§ **DOCUMENT TEXT**
Proposal for Handling Coherent Changes in a Configuration

Complete: 4

Contacts

Purpose of Page

This page presents alternate proposals of handling coherent changes to cmsRun configurations. The presentation is meant to further discussion on the topic.

Introduction

cmsRun configurations are broken into a broad set of processing steps: HLT, GEN, SIM, RawToDIGI, RECO, DQM, Validation, Analysis, etc. However, within a processing step (or even between processing steps) we can have a series of variations. Some variations are differences in processing between data taking periods ( 2011 vs 2012 vs 2015 ), between machine coditions ( 7TeV vs 8TeV , 50ns vs 25ns , 40 pileup vs 70 pileup ), between input data ( online vs data vs MC , fast sim vs full sim , minimum bias data set vs scouting dataset ), standard performance variations ( tight electron cuts vs loose electron cuts ) as well as different possible future detector redesigns. In all these cases we want to share a common setup for the bulk of the configuration and make it easy to apply a perturbation in a standard way which is guaranteed to modify the configuration in a coherent way.

Proposal: Instances of a Modifier class

We could add new class types to the configuration language which are carry out a configuration modification only if requested. These modifiers could operate on a particular object or the entire process. The modifiers would take as input a key/value pair and use that information to decide exactly what should be changed.

Object Modifier

All configuration objects, e.g. EDProducer or Path, would gain a new addModifier_ method which would take a function as argument.

# Object with default
foo = cms.EDProducer(“FooMaker”,bar = cms.int32(6))

# function that handles modification
def _modify_foo(obj, year=0, **kw):
  if 2017 == year:
     obj.bar = 12
foo.addModifier_(_modify_foo)

Removal of an object from a configuration could also be supported by having the system pass in a 'remover' method as an argument which the modifier could then use

# Object with default
foo = cms.EDProducer(“FooMaker”)

# function that handles modification
def _modify_foo(obj, year=0, remover=None, **kw):
  if 2017 == year:
     remover()
foo.addModifier_(_modify_foo)

NOTE: Does removing an object from a configuration really belong with the object or with a higher level cff?

CFF Modifier

If a more systemic change is needed, like adding new producers to a job, this can be accomplished by creating a cms.Modifier object which the Process will load.

# standard configuration
...

# function that handles modification
def _modify_stuff(process, year=0, **kw):
  if 2017 == year:
     from Some.Place.fastbar_cfi barFast
     process.bar = barFast

modify_stuff = cms.Modifier(_modify_stuff)

Running the modifications

To request a modification to be run, you call the modifyWith method of Process and pass in the key/value pairs. Process will pass the key/value pairs to each object the Process holds and these objects will execute any modifier they hold. Once that is done the Process will pass the key/value pairs to any cms.Modifier object it has picked up from the configuration.

# Do regular setup of process
process.load(“Special/Foo/foo_cfi”)
...
# switch to a new ‘version’
process.modifyWith(year=2017)

Multiple keys

This design supports multiple orthogonal keys

# Different subdetectors have different geometries
process.modifyWith(hcalGeom=”bold”,
                   trackerGeom=”radical”,
                   expectedPileup = 200)

§ **ENTRIES SHOWN**

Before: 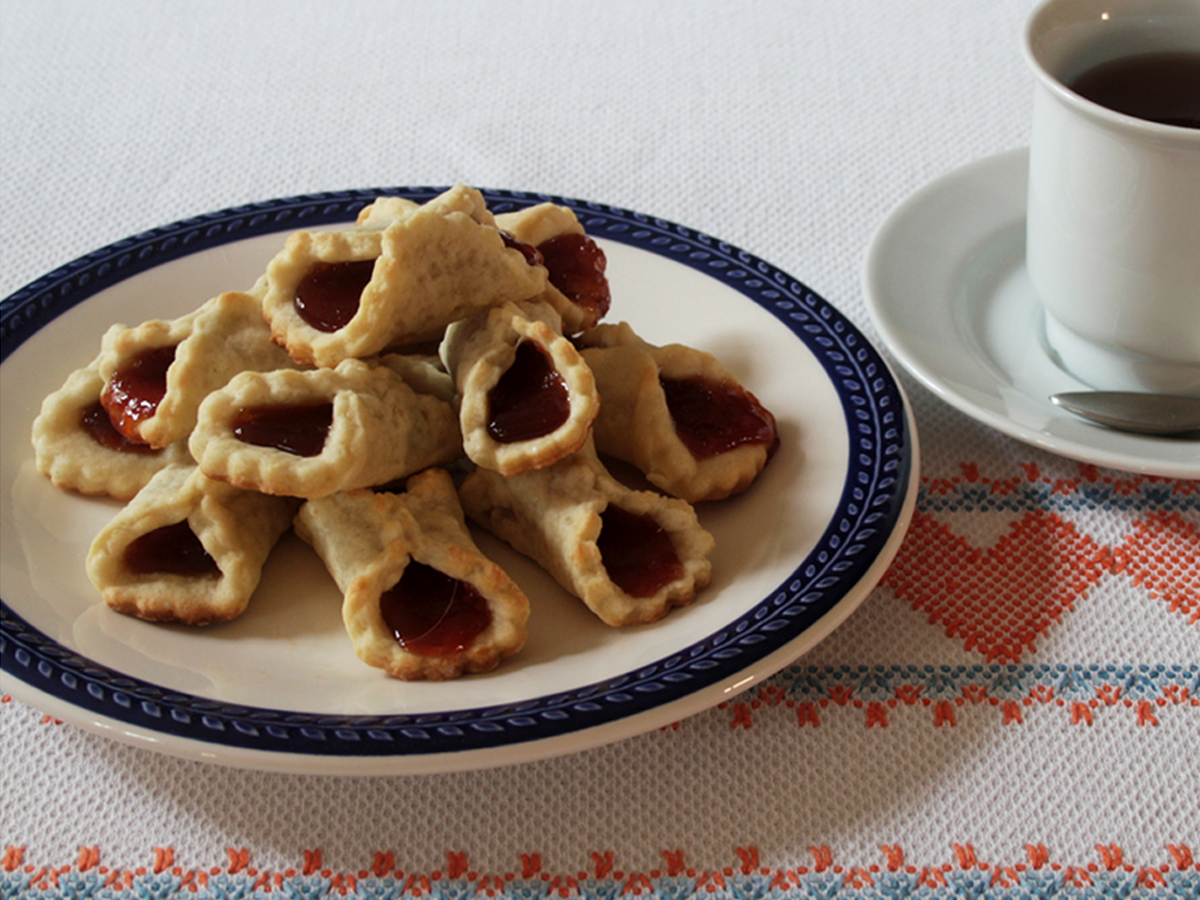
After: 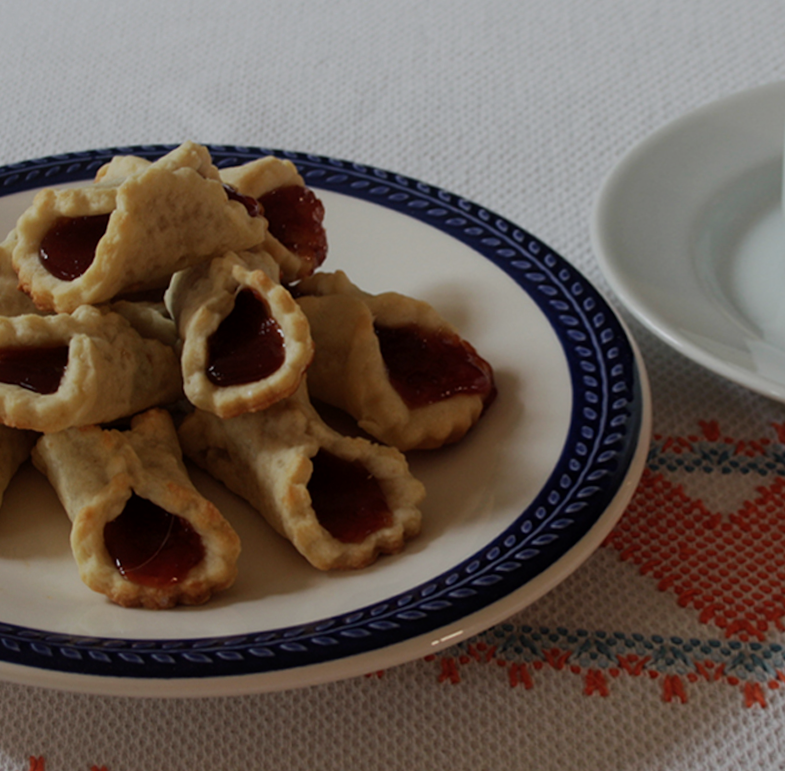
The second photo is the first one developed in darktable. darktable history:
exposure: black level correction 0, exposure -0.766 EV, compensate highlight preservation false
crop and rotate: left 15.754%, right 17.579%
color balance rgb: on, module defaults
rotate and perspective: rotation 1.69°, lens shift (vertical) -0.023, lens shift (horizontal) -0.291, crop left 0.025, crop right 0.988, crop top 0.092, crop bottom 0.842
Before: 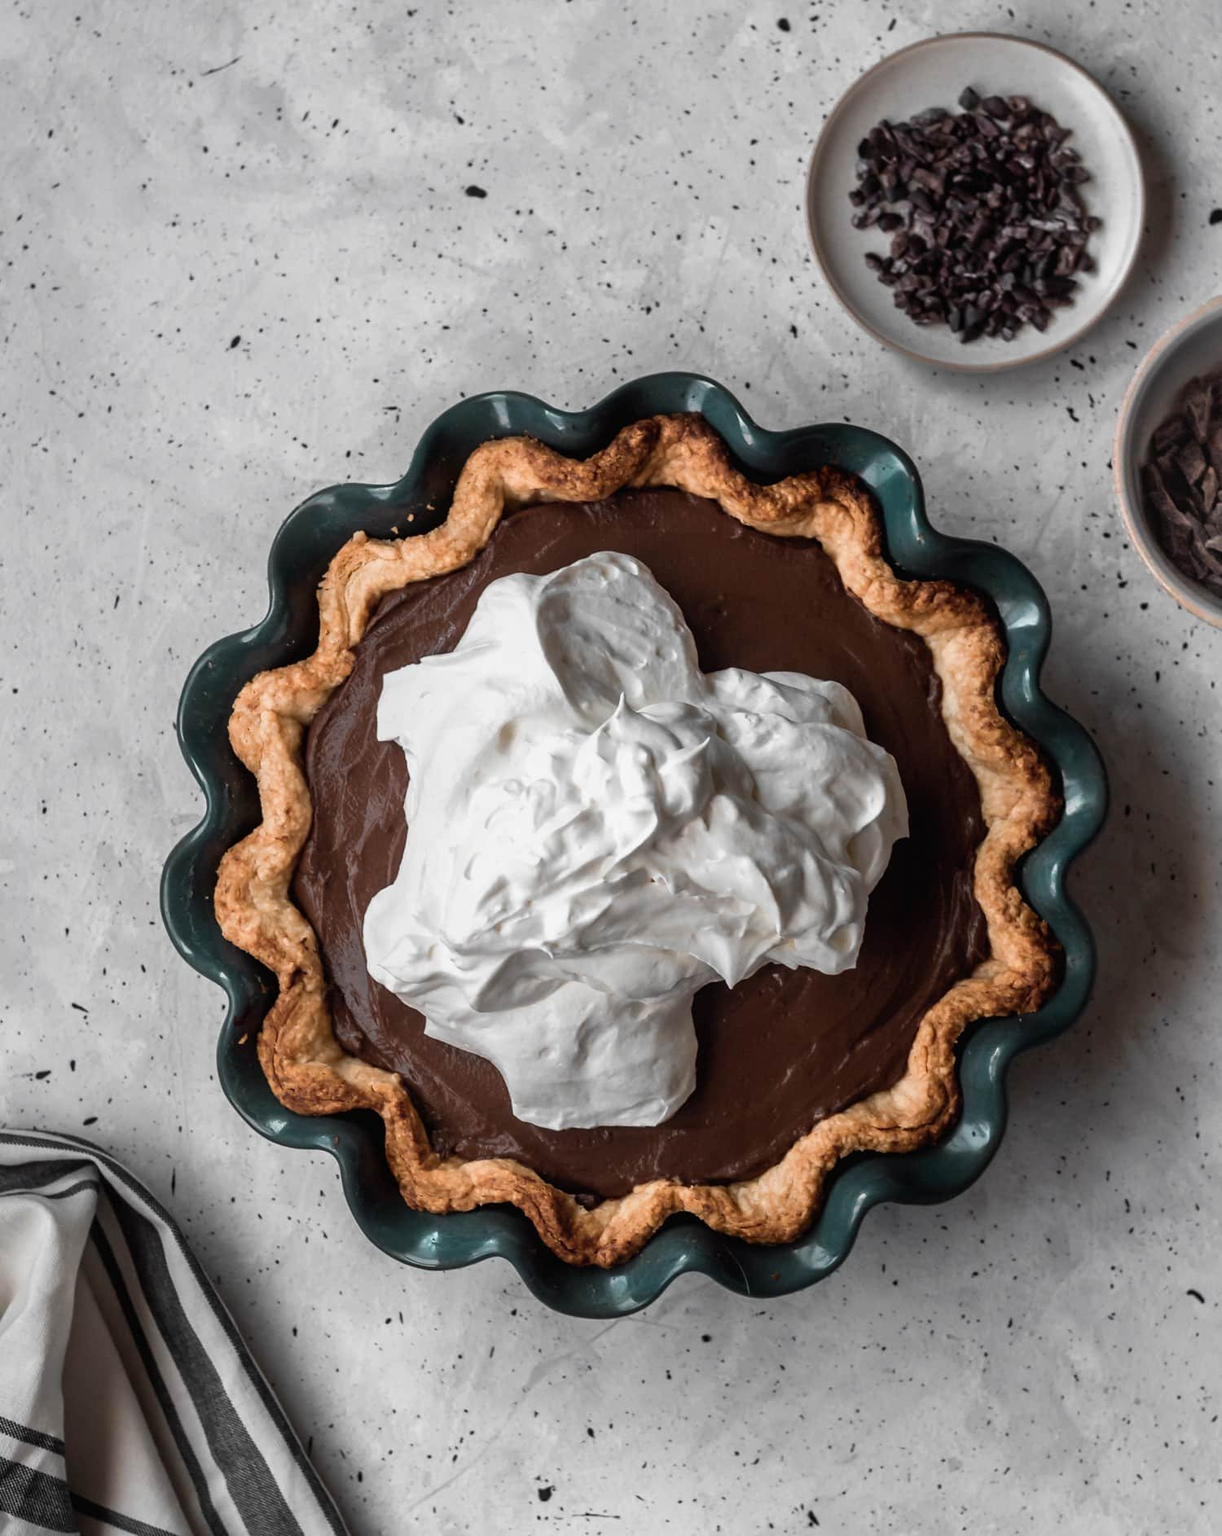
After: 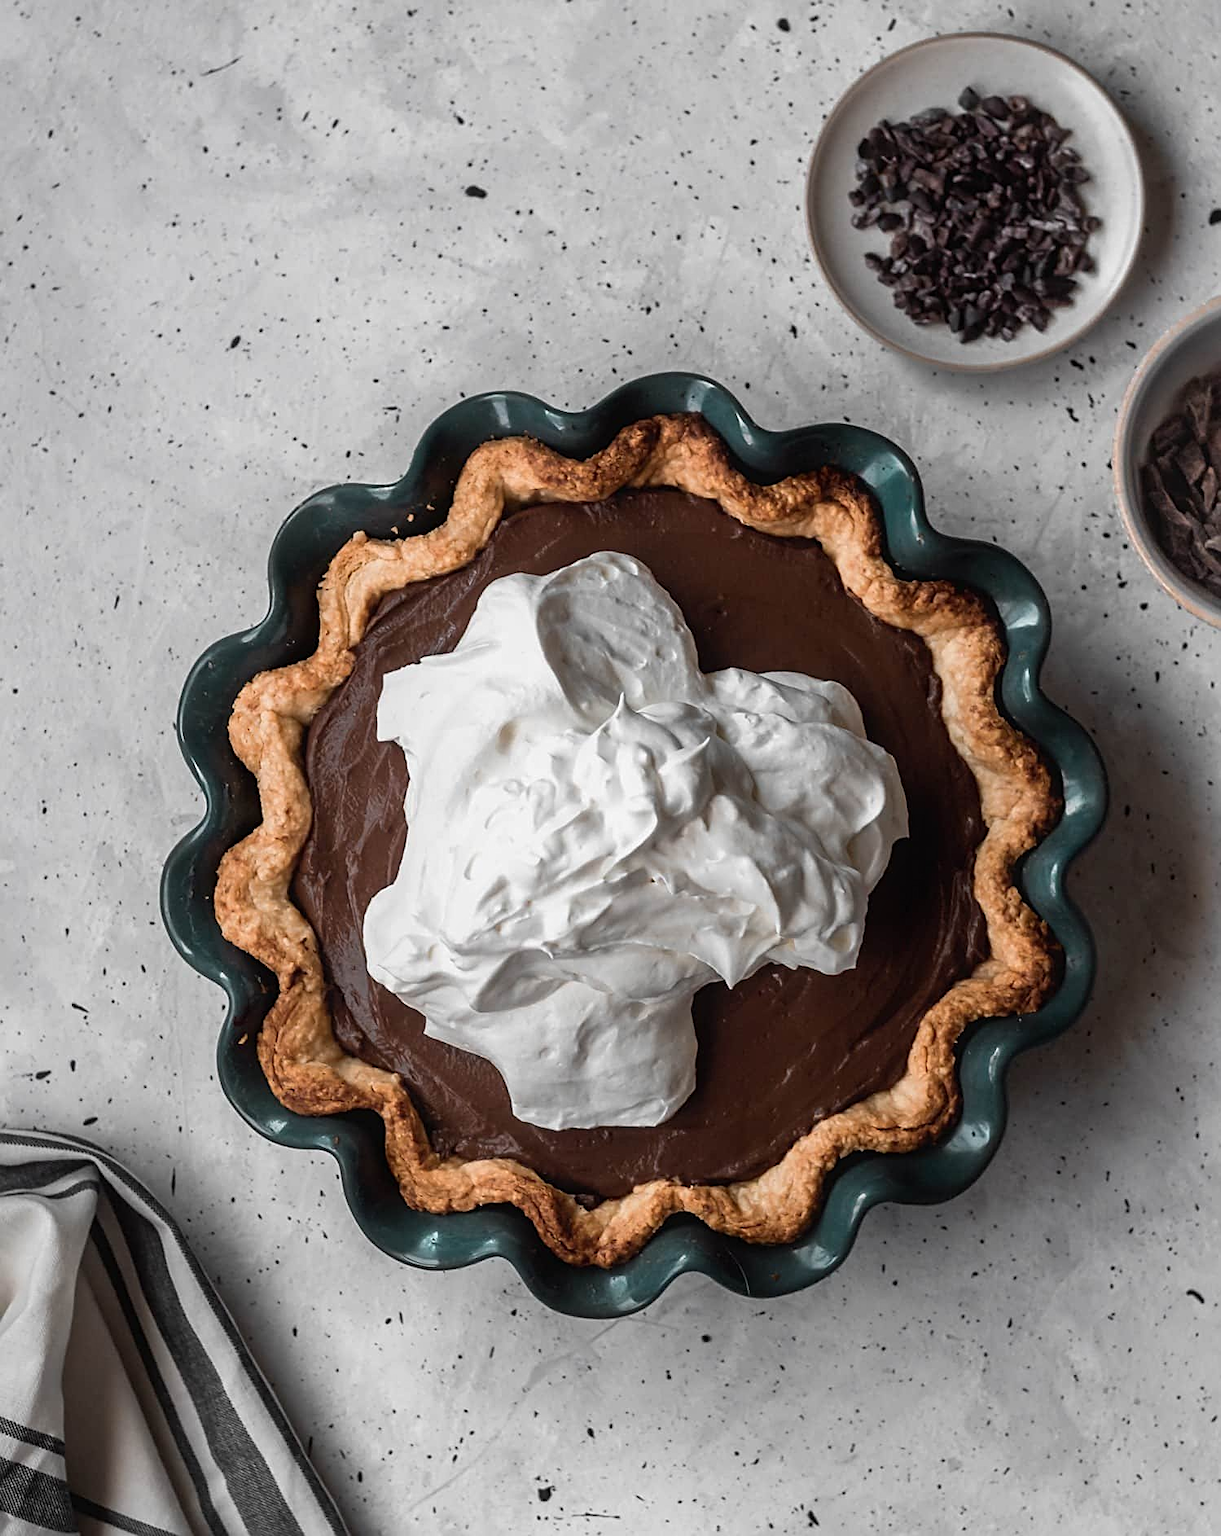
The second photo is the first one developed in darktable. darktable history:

§ **JOB**
Answer these from the proposal on coherent configuration changes:
1. What new method would all configuration objects, such as EDProducer or Path, gain?
2. What kind of object does the page propose creating for a more systemic change, like adding new producers to a job?
3. Which method of Process is called to request that a modification be run?

§ **RESPONSE TO THE TASK**
1. addModifier_
2. A cms.Modifier object
3. modifyWith